EXCERPT PROVIDED =>
────────

Adding to the issue, all of these babies born on U.S. soil – to foreign citizens here legally but temporarily, illegally, or anonymously to U.S surrogates – are also granted citizenship by their parent’s home countries, making them dual citizens .at birth.
The Oath of Naturalization for U.S. citizenship requires a formal rejection of other citizenships for foreign-born applicants. However, children born here as dual citizens are never formally required to make such a renouncement. The State Department rarely enforces its policies discouraging dual citizenship, and has adopted, as described by Frances Stead Sellers in her essay, “When Conflict Focuses on Citizenship,” a sort of “don’t ask, don’t tell” policy.
The very idea of double allegiance is considered “civic bigamy” by scholars such as Dr. John Fonte, who notes the “principle that an American citizen should be loyal to the United States and to no other country or political power is a moral and constitutional issue of the highest order.”
In the book The 50% American, author Stanley Renshon estimated that more than 40 million Americans are dual citizens. That was in 2005. With the huge explosion of illegal immigration in recent years, that number will have skyrocketed.
Of course it cannot be implied that dual citizenship equates with terrorism, drug-smuggling or Communist aggression, but imagine the nightmare if America became involved in a global conflict while having a significant percentage of residents claiming not just heritage, but actual citizenship in the very countries with which we might be at war.
As Ms. Sellers wrote of dual citizenship, “War is all about taking sides. Unless of course, you can’t, because you belong on both sides.”
Our nation’s sovereignty relies on citizens that belong on its side, with sole allegiance to the political community of the United States of America, which in turn, provides its citizens the guaranteed protection of the rule of law.
Our enemies – not just countries but also terrorist groups and cartels – are well aware of the gaping hole in our fence, both physically and metaphorically. They see an easy way to not only invade, but to recruit soldiers and operatives who could use their “presumed citizenship” for access and protection.
Current U.S. law provides for the loss of citizenship for various reasons including “accepting, serving in, or performing the duties of any office, post, or employment under the government of a foreign state or a political subdivision thereof[.]” “Expatriate Terrorist Act” bills, first proposed by Sen. Joseph Leiberman in 2010 and others several times in later years including three times by Sen. Ted Cruz, recommended amendment of the law to include specific activities in support of designated terrorist organizations.
Awlaki and Hamdi were dual citizens by virtue of the birthright citizenship practice. So are El Chapo’s daughters, the Chinese surrogate babies and the illegals’ children. Stripping them of their U.S. citizenship would not render them stateless.
Years of an uncontrolled, massive border surge consisting of millions of mostly military-aged males not eligible for asylum – and the certain probability that terrorists, cartels, and foreign adversaries are among them – have created an untenable security risk.

────────

LIST OF TASKS =>
• A. In the excerpt on dual citizenship, how many Americans did Stanley Renshon estimate were dual citizens?
• B. Write the next part of the excerpt on dual citizenship, picking up after its final sentence.
The items that come next have no connection to the excerpt on dual citizenship.

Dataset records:
────────

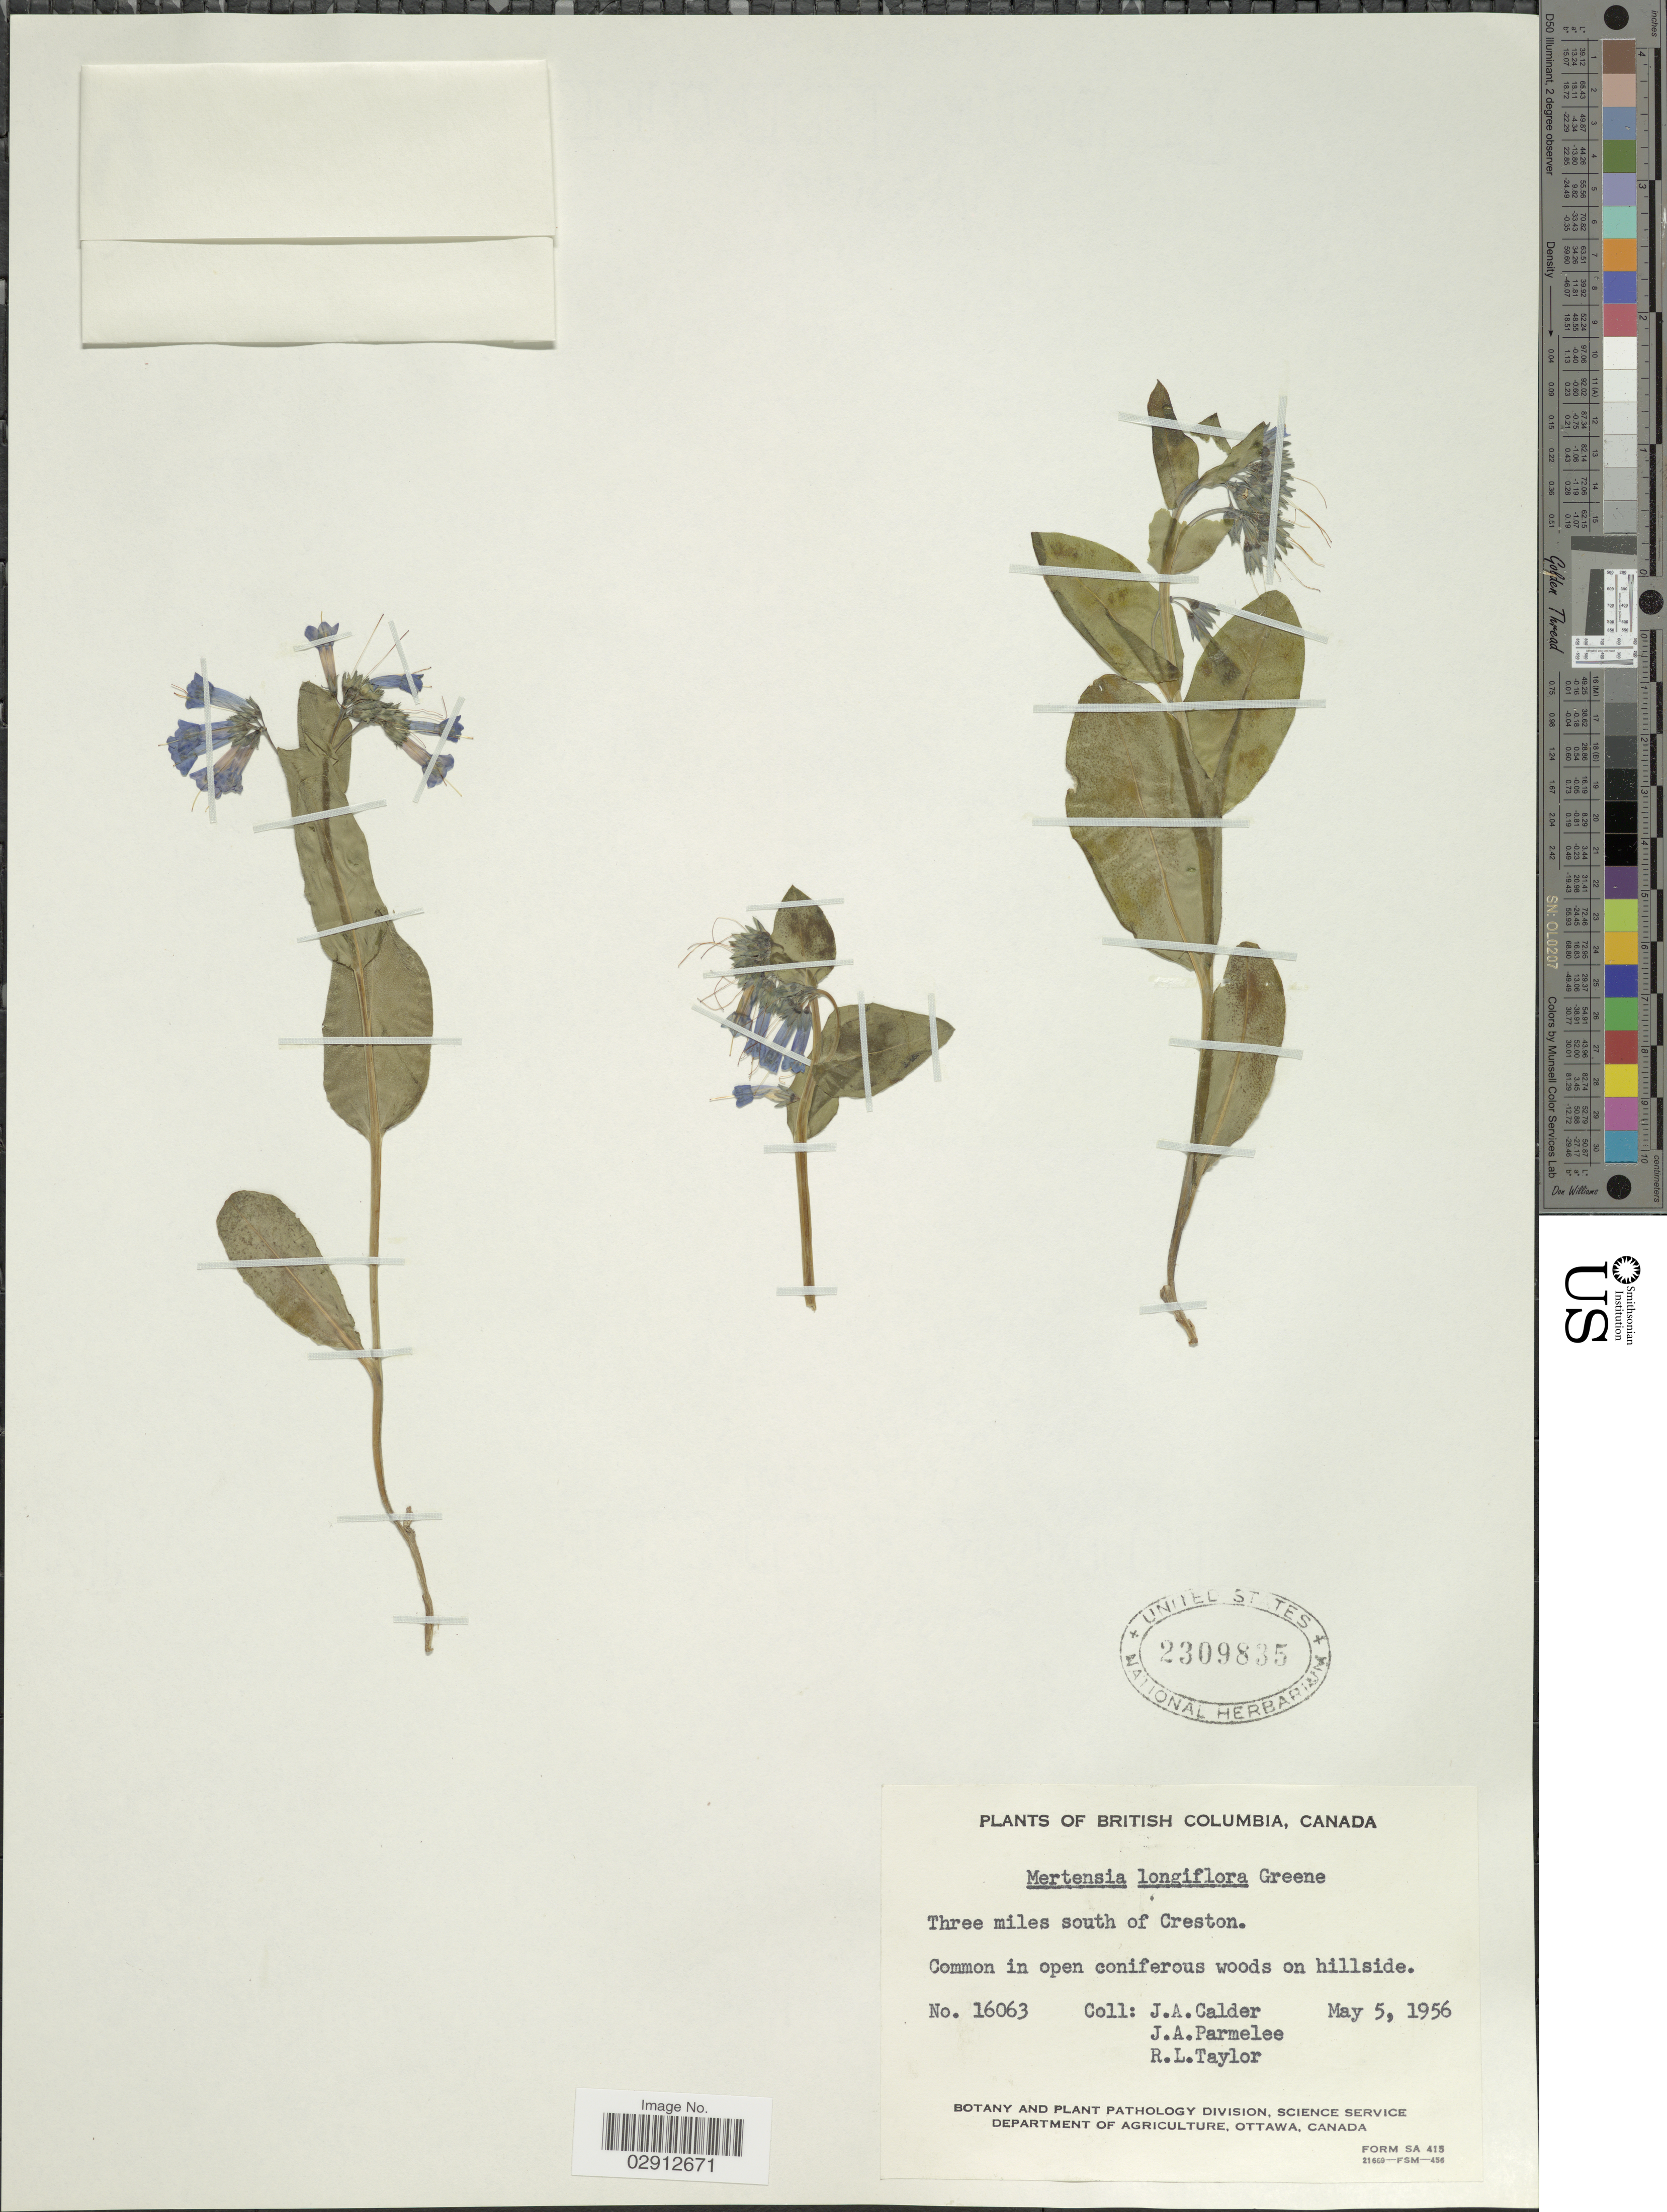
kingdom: Plantae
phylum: Tracheophyta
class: Magnoliopsida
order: Boraginales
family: Boraginaceae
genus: Mertensia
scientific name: Mertensia longiflora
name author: Rydb.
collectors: J. A. Calder, J. A. Parmelee & R. Taylor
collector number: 16063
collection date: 1956-05-05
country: Canada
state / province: British Columbia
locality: Three miles south of Creston.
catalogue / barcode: US 2309835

────────

PER-TASK OUTPUTS =>
• A. More than 40 million, as of 2005.

• B.
As Steve Bannon noted in his recent interview on immigration with Tucker Carlson, none of this is a problem easily or quickly solved. “The issue is who has the courage to step forward and say, okay, we have to have a program to stop this immediately, and we also have to have another program to basically get these people out of the country, [or] we don’t have a sovereign country.”
In the slate of GOP 2024 presidential candidates, Donald Trump and Vivek Ramaswamy have courageously promised to end the birthright citizenship practice. Trump also dared mention deportations. And the media is howling. A new piece in The Atlantic described the immigration policy agenda of Trump and advisor Stephen Miller as “draconian zero-tolerance.” The New York Times warns it is “radical” and “extremist.” However no one from either party or the media has addressed the fact that legitimate asylum-seekers (those fleeing persecution) suffer further from the growing and now years-long backlog of hearing dates, full of millions of others clearly ineligible for asylum under present immigration law.
Eventually, doing nothing to end this insanity will mean that the whole system will become so overloaded and unmanageable that Democrats will undoubtedly propose mass amnesty as the only humanitarian and affordable solution. If Republicans instead attempt to do something now to end this unaffordable situation—which would include ending the magnet of birthright citizenship and tolerance of dual citizenship—they will surely be labeled, just as Michael Anton was in 2018 when he dared address the subject: “Nativist.” “Xenophobe.” “Bigot.” “Racist.” “White nationalist.” “White supremacist.”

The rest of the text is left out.